Copy every line of text in the listing below word for word. Leave out the pictures.

-- Input data follows --

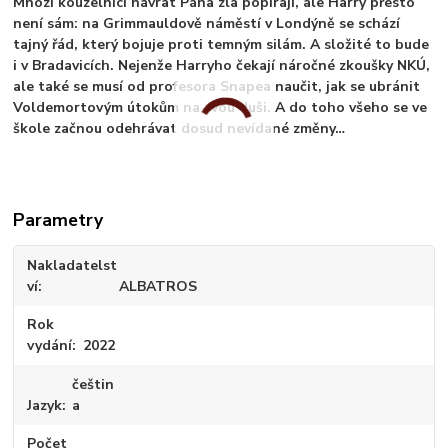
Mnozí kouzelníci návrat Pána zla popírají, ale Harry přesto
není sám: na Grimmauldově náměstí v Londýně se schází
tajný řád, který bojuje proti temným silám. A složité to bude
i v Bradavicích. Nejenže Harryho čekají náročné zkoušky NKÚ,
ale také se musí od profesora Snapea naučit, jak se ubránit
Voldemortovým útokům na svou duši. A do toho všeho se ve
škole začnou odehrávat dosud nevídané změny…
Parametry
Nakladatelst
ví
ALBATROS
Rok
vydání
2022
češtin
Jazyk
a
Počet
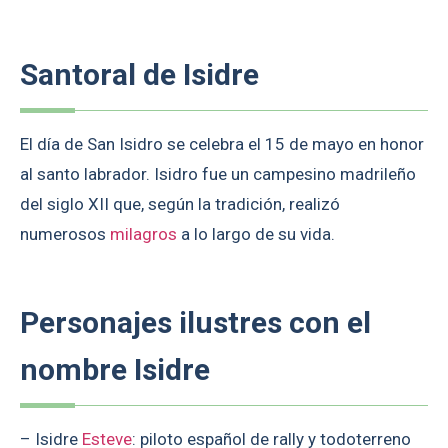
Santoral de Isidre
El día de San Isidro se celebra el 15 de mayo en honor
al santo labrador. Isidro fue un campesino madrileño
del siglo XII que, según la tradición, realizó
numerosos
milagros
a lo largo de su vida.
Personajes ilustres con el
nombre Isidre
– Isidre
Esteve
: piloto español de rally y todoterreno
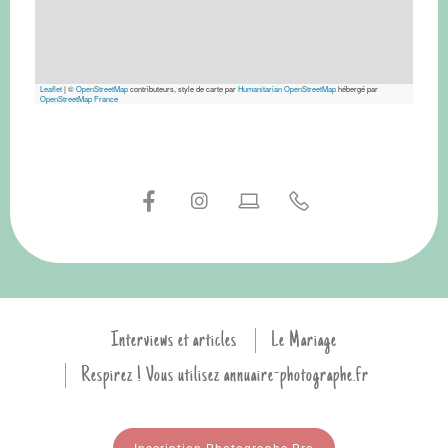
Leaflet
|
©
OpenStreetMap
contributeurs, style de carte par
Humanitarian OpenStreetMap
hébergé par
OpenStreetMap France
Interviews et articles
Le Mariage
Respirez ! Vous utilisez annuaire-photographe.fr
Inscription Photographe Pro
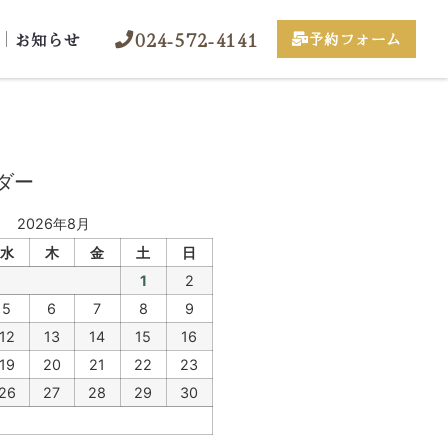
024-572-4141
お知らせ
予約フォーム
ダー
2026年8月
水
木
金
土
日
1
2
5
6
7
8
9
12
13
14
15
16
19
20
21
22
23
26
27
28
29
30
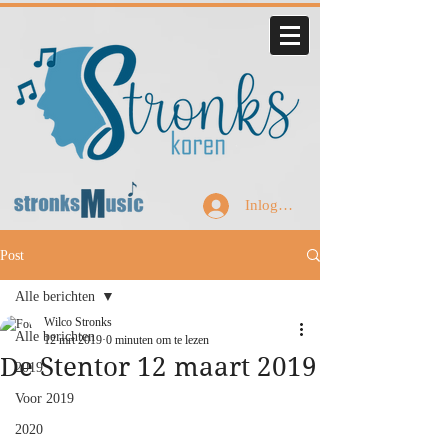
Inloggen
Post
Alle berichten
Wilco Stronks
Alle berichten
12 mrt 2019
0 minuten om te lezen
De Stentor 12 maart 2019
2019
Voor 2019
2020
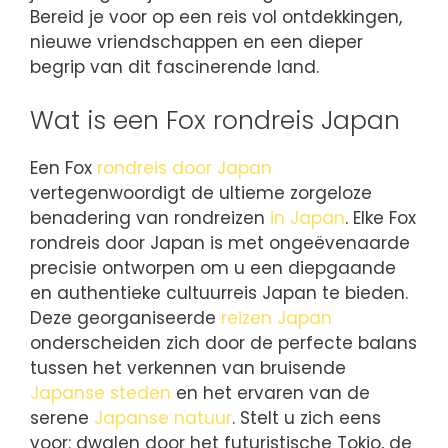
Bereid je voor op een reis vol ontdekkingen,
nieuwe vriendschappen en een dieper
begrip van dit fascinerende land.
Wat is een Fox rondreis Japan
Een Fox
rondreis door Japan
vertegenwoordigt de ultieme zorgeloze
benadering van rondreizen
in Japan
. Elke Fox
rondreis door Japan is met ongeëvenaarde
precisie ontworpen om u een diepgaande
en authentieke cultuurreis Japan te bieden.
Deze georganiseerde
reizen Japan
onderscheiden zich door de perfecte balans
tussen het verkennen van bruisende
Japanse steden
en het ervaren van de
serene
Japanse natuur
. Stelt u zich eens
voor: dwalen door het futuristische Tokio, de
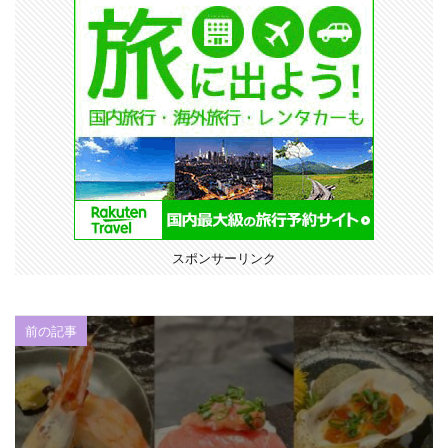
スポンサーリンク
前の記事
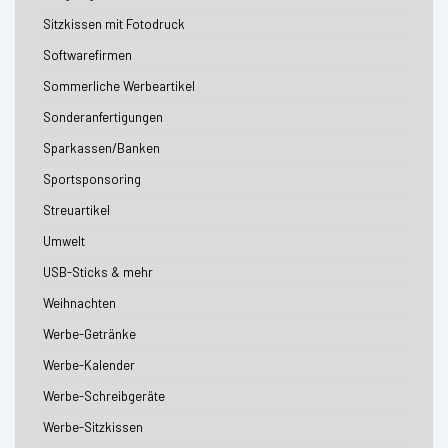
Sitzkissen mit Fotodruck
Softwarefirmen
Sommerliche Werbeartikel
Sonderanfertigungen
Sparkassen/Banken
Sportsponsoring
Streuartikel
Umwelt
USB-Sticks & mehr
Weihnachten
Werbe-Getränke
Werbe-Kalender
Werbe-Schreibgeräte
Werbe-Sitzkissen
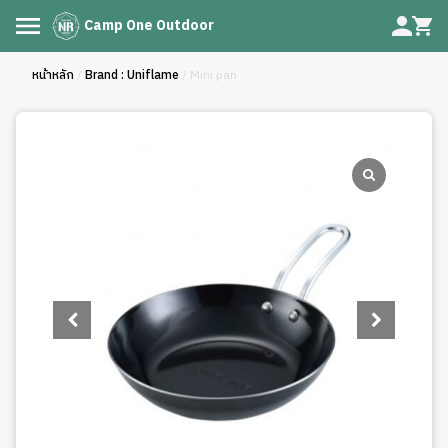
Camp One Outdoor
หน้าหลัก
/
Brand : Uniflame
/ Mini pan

-- Input data concluded --

**Solution to the exercise**
Mnozí kouzelníci návrat Pána zla popírají, ale Harry přesto
není sám: na Grimmauldově náměstí v Londýně se schází
tajný řád, který bojuje proti temným silám. A složité to bude
i v Bradavicích. Nejenže Harryho čekají náročné zkoušky NKÚ,
ale také se musí od profesora Snapea naučit, jak se ubránit
Voldemortovým útokům na svou duši. A do toho všeho se ve
škole začnou odehrávat dosud nevídané změny…
Parametry
Nakladatelst
ví
ALBATROS
Rok
vydání
2022
češtin
Jazyk
a
Počet
Santoral de Isidre
El día de San Isidro se celebra el 15 de mayo en honor
al santo labrador. Isidro fue un campesino madrileño
del siglo XII que, según la tradición, realizó
numerosos
milagros
a lo largo de su vida.
Personajes ilustres con el
nombre Isidre
– Isidre
Esteve
: piloto español de rally y todoterreno
Leaflet
|
©
OpenStreetMap
contributeurs, style de carte par
Humanitarian OpenStreetMap
hébergé par
OpenStreetMap France
Interviews et articles
Le Mariage
Respirez ! Vous utilisez annuaire-photographe.fr
Inscription Photographe Pro
024-572-4141
お知らせ
予約フォーム
ダー
2026年8月
水
木
金
土
日
1
2
5
6
7
8
9
12
13
14
15
16
19
20
21
22
23
26
27
28
29
30
Inloggen
Post
Alle berichten
Wilco Stronks
Alle berichten
12 mrt 2019
0 minuten om te lezen
De Stentor 12 maart 2019
2019
Voor 2019
2020
Bereid je voor op een reis vol ontdekkingen,
nieuwe vriendschappen en een dieper
begrip van dit fascinerende land.
Wat is een Fox rondreis Japan
Een Fox
rondreis door Japan
vertegenwoordigt de ultieme zorgeloze
benadering van rondreizen
in Japan
. Elke Fox
rondreis door Japan is met ongeëvenaarde
precisie ontworpen om u een diepgaande
en authentieke cultuurreis Japan te bieden.
Deze georganiseerde
reizen Japan
onderscheiden zich door de perfecte balans
tussen het verkennen van bruisende
Japanse steden
en het ervaren van de
serene
Japanse natuur
. Stelt u zich eens
voor: dwalen door het futuristische Tokio, de
スポンサーリンク
前の記事
Sitzkissen mit Fotodruck
Softwarefirmen
Sommerliche Werbeartikel
Sonderanfertigungen
Sparkassen/Banken
Sportsponsoring
Streuartikel
Umwelt
USB-Sticks & mehr
Weihnachten
Werbe-Getränke
Werbe-Kalender
Werbe-Schreibgeräte
Werbe-Sitzkissen
Camp One Outdoor
หน้าหลัก
/
Brand : Uniflame
/ Mini pan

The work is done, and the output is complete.